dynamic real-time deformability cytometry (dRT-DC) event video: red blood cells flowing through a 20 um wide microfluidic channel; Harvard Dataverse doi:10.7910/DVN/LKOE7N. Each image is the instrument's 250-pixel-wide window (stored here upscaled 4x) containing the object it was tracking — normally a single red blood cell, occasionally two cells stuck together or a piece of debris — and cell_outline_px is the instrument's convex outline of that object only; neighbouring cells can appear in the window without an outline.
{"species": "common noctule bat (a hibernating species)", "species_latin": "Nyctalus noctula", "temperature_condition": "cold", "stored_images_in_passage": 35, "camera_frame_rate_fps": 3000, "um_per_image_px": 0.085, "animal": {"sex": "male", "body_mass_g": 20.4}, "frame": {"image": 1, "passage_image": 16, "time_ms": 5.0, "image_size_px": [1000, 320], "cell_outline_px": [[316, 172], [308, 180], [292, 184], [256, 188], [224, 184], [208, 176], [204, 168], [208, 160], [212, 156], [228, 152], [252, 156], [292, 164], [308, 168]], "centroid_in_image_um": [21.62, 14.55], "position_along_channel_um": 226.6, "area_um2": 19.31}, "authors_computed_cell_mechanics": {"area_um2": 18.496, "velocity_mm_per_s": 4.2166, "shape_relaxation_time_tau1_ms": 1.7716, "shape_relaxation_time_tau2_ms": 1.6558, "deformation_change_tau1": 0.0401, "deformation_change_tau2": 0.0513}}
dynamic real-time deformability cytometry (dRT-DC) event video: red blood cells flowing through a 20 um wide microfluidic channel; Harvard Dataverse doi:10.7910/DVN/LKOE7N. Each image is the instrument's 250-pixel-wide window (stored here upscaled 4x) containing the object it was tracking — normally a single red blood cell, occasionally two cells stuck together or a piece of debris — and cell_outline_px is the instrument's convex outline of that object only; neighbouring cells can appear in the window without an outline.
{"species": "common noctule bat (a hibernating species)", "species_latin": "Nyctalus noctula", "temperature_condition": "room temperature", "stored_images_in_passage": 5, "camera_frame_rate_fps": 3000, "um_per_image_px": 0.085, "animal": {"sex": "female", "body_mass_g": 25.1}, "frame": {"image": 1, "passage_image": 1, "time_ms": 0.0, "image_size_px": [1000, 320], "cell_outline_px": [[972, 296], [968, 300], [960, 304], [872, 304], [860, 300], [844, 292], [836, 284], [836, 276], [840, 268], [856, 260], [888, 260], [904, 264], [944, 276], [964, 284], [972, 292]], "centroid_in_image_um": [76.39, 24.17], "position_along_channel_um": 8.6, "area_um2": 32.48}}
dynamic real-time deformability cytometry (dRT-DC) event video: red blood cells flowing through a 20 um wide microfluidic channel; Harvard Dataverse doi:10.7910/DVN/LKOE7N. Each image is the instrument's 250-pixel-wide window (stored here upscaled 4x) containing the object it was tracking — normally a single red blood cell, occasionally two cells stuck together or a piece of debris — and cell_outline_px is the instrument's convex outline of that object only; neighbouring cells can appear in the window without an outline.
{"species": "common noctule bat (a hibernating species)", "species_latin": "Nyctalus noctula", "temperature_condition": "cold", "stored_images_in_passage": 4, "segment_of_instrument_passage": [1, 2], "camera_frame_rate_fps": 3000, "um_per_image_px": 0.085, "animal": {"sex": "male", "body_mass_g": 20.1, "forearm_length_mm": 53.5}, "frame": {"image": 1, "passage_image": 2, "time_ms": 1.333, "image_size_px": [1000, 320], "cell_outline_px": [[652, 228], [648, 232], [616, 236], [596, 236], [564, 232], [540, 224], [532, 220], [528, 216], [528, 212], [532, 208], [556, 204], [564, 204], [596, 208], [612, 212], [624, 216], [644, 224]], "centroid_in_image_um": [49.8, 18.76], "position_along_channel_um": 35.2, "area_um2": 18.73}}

[Given task]:
Retype every record above exactly as it appears.

[Answer to the problem]:
dynamic real-time deformability cytometry (dRT-DC) event video: red blood cells flowing through a 20 um wide microfluidic channel; Harvard Dataverse doi:10.7910/DVN/LKOE7N. Each image is the instrument's 250-pixel-wide window (stored here upscaled 4x) containing the object it was tracking — normally a single red blood cell, occasionally two cells stuck together or a piece of debris — and cell_outline_px is the instrument's convex outline of that object only; neighbouring cells can appear in the window without an outline.
{"species": "common noctule bat (a hibernating species)", "species_latin": "Nyctalus noctula", "temperature_condition": "cold", "stored_images_in_passage": 35, "camera_frame_rate_fps": 3000, "um_per_image_px": 0.085, "animal": {"sex": "male", "body_mass_g": 20.4}, "frame": {"image": 1, "passage_image": 16, "time_ms": 5.0, "image_size_px": [1000, 320], "cell_outline_px": [[316, 172], [308, 180], [292, 184], [256, 188], [224, 184], [208, 176], [204, 168], [208, 160], [212, 156], [228, 152], [252, 156], [292, 164], [308, 168]], "centroid_in_image_um": [21.62, 14.55], "position_along_channel_um": 226.6, "area_um2": 19.31}, "authors_computed_cell_mechanics": {"area_um2": 18.496, "velocity_mm_per_s": 4.2166, "shape_relaxation_time_tau1_ms": 1.7716, "shape_relaxation_time_tau2_ms": 1.6558, "deformation_change_tau1": 0.0401, "deformation_change_tau2": 0.0513}}
dynamic real-time deformability cytometry (dRT-DC) event video: red blood cells flowing through a 20 um wide microfluidic channel; Harvard Dataverse doi:10.7910/DVN/LKOE7N. Each image is the instrument's 250-pixel-wide window (stored here upscaled 4x) containing the object it was tracking — normally a single red blood cell, occasionally two cells stuck together or a piece of debris — and cell_outline_px is the instrument's convex outline of that object only; neighbouring cells can appear in the window without an outline.
{"species": "common noctule bat (a hibernating species)", "species_latin": "Nyctalus noctula", "temperature_condition": "room temperature", "stored_images_in_passage": 5, "camera_frame_rate_fps": 3000, "um_per_image_px": 0.085, "animal": {"sex": "female", "body_mass_g": 25.1}, "frame": {"image": 1, "passage_image": 1, "time_ms": 0.0, "image_size_px": [1000, 320], "cell_outline_px": [[972, 296], [968, 300], [960, 304], [872, 304], [860, 300], [844, 292], [836, 284], [836, 276], [840, 268], [856, 260], [888, 260], [904, 264], [944, 276], [964, 284], [972, 292]], "centroid_in_image_um": [76.39, 24.17], "position_along_channel_um": 8.6, "area_um2": 32.48}}
dynamic real-time deformability cytometry (dRT-DC) event video: red blood cells flowing through a 20 um wide microfluidic channel; Harvard Dataverse doi:10.7910/DVN/LKOE7N. Each image is the instrument's 250-pixel-wide window (stored here upscaled 4x) containing the object it was tracking — normally a single red blood cell, occasionally two cells stuck together or a piece of debris — and cell_outline_px is the instrument's convex outline of that object only; neighbouring cells can appear in the window without an outline.
{"species": "common noctule bat (a hibernating species)", "species_latin": "Nyctalus noctula", "temperature_condition": "cold", "stored_images_in_passage": 4, "segment_of_instrument_passage": [1, 2], "camera_frame_rate_fps": 3000, "um_per_image_px": 0.085, "animal": {"sex": "male", "body_mass_g": 20.1, "forearm_length_mm": 53.5}, "frame": {"image": 1, "passage_image": 2, "time_ms": 1.333, "image_size_px": [1000, 320], "cell_outline_px": [[652, 228], [648, 232], [616, 236], [596, 236], [564, 232], [540, 224], [532, 220], [528, 216], [528, 212], [532, 208], [556, 204], [564, 204], [596, 208], [612, 212], [624, 216], [644, 224]], "centroid_in_image_um": [49.8, 18.76], "position_along_channel_um": 35.2, "area_um2": 18.73}}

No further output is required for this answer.